2. Provides meaningful intrinsic value – Anything of quality provides value to the user, recipient, or observer. Often, that value is not something tangible, but is intrinsic. Another way of expressing this is to say that quality brings pleasure or satisfaction that might not be measurable, but is experienced, nonetheless. For example, a quality life might not be measurable, but is certainly felt and experienced by the person and those around him/her.

3. Provides a satisfactory or pleasurable experience – When I think of something of quality, I always get a positive or satisfying sensation. For example, when you think of a “quality” song, book, vacation, product, person, or experience, don’t you almost feel a smile bubbling up inside you? Who can’t smile when you think of a “quality” piece of pie with a scoop of ice cream on the side? Quality is a positive, satisfying, or pleasurable attribute that we should seek in everything we do, buy, or experience.

4. Is attainable with a specified level of effort – Some of quality should be something attainable, though with some effort exerted. Quality can be cheap and easy (e.g., beautiful sunset, laughter of a child, or holding hands with your spouse), but it may include a cost (e.g., training to run a marathon that you complete, learning and using a second language for the first time, achieving your lifetime best score in golf, etc.) worth paying.

5. Provides a benefit greater than the associated cost – Philip Crosby once wrote a book called Quality is Free. In it, he states that the value provided by top quality always offsets the price paid to achieve it. By spending the time, cost, or effort to achieve something of quality, we always get a payback. Certainly, there is a limit to this in the business world – no buyer of generics products will pay more to get high-gloss graphic photos on the carton that will be thrown away, for example. However, in my cases in business and in our personal lives, striving for and attaining something of quality is worth the cost and sacrifice paid to achieve it.

In our business, Quality of our products, our service, or the combination of the two often differentiates us from all the rest. In our personal lives, the quality of our life is never measured purely in the material success we attain, but by our family, our friends, and by the impact we have in the lives of others.

What does a Quality product look like?
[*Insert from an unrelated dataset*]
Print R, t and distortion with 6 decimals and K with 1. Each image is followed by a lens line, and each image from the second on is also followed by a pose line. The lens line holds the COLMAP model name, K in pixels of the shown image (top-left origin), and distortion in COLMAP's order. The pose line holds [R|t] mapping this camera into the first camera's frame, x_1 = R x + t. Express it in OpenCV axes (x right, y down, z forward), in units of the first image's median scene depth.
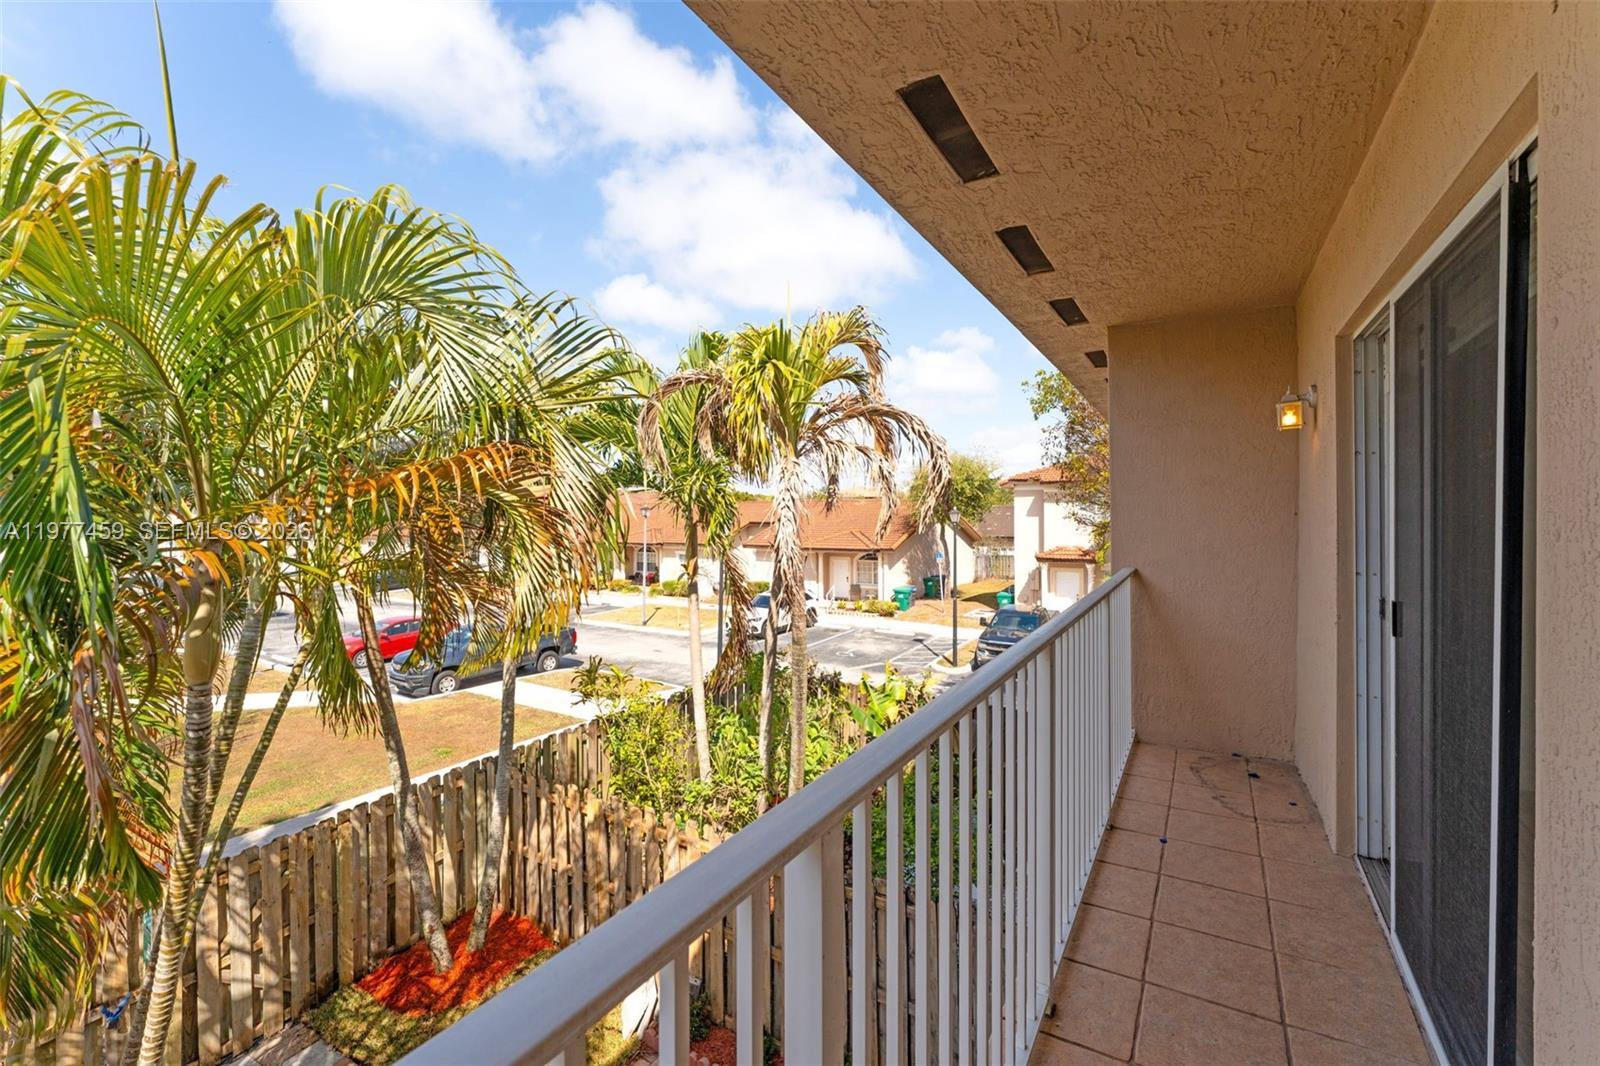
lens RADIAL K [[679.6, 0, 800.0], [0, 679.6, 533.0], [0, 0, 1]] dist [-0.000117, 0.000076]
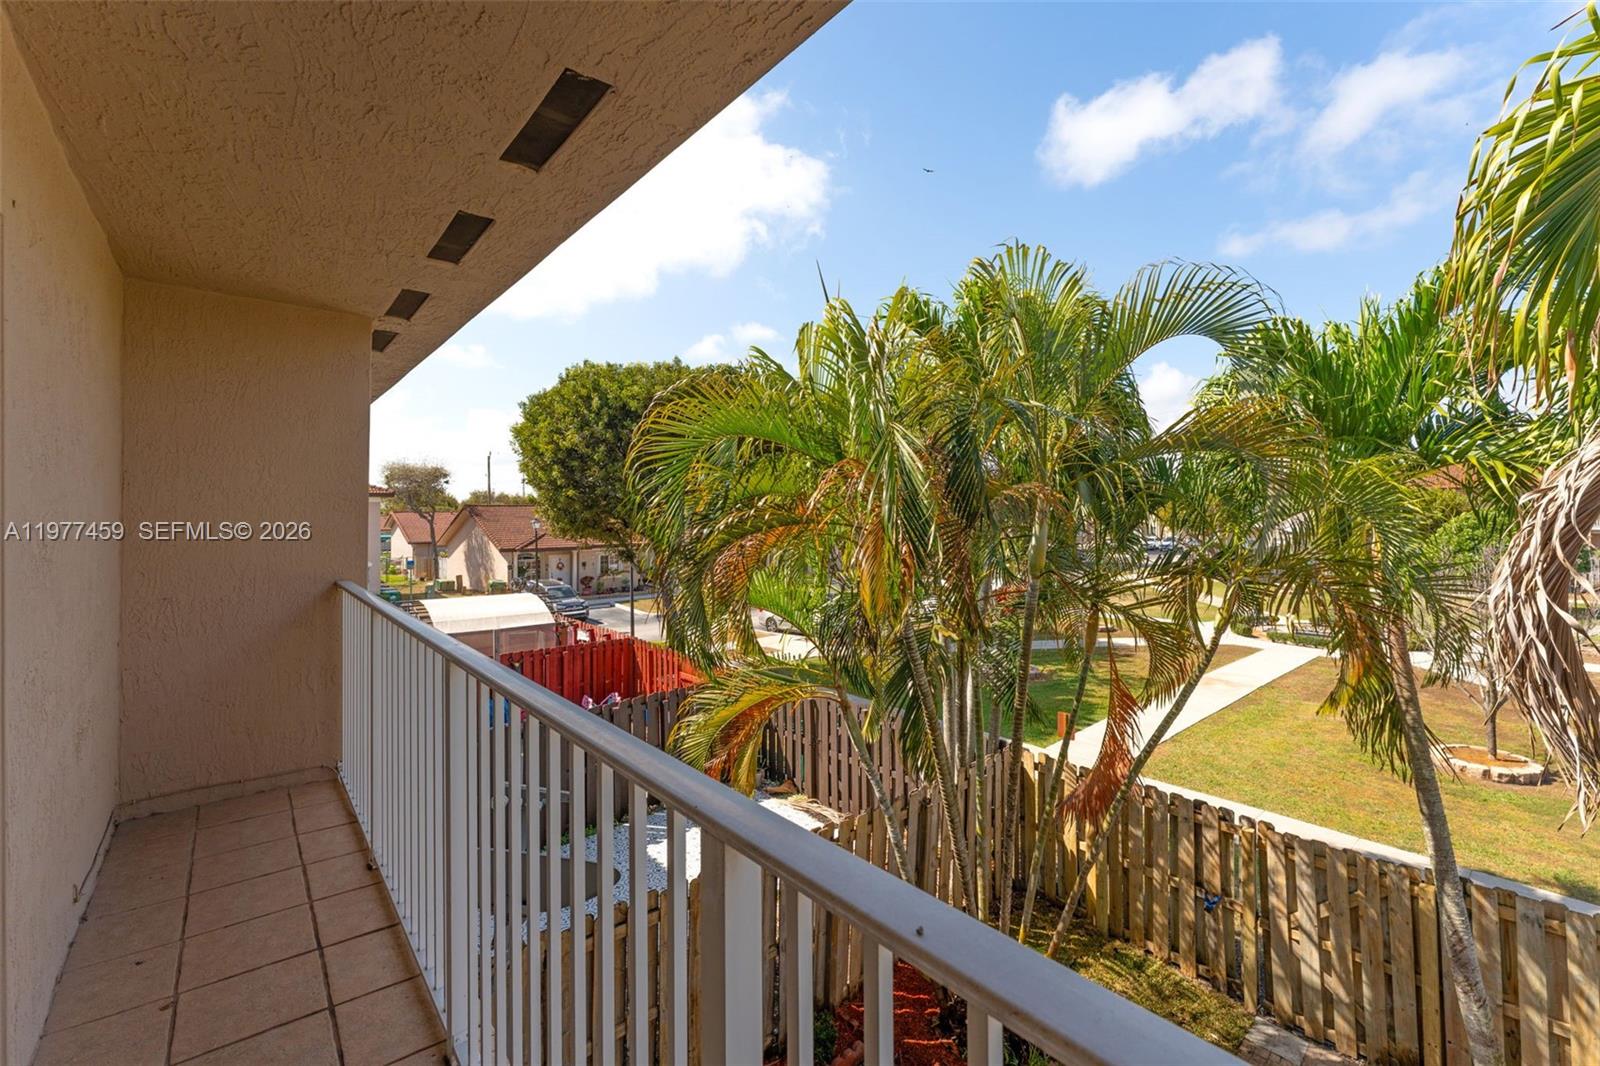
lens RADIAL K [[666.3, 0, 803.8], [0, 666.3, 510.8], [0, 0, 1]] dist [0.000942, 0.000017]
pose [[-0.316998, -0.002377, -0.948423, 0.368888], [-0.012598, 0.999919, 0.001705, -0.014049], [0.948343, 0.012489, -0.317002, 0.601209]]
A Quality product:

· Provides more value than its competitors

· Is more satisfying to consumers than its competitors

· Meets the needs of the user

· Provides value (that is, the combination of benefit and cost) to the user/consumer/patient

· Does what it purports to do

What does a Quality activity look like? A Quality activity:

· Provides satisfaction or enjoyment

· Is memorable

· Is fun

· Makes a difference to someone

· Is better than other similar activities

What does a Quality life look like? A Quality life:

· Is one that makes a difference in the lives of others

· Is typified by service (a giver, not a taker)

· Loves well, laughs often, and leaves a mark

· Contributes to a better company, a better family, a better society, and a better neighborhood

· Exhibits integrity

These examples are only a few of the things that could be said about quality. It is so much more than you could convey on paper. However, we should desire quality in what we do, what we buy, and how we live. Without question, Quality is one of those character attributes and values that differentiate. Why accept anything less?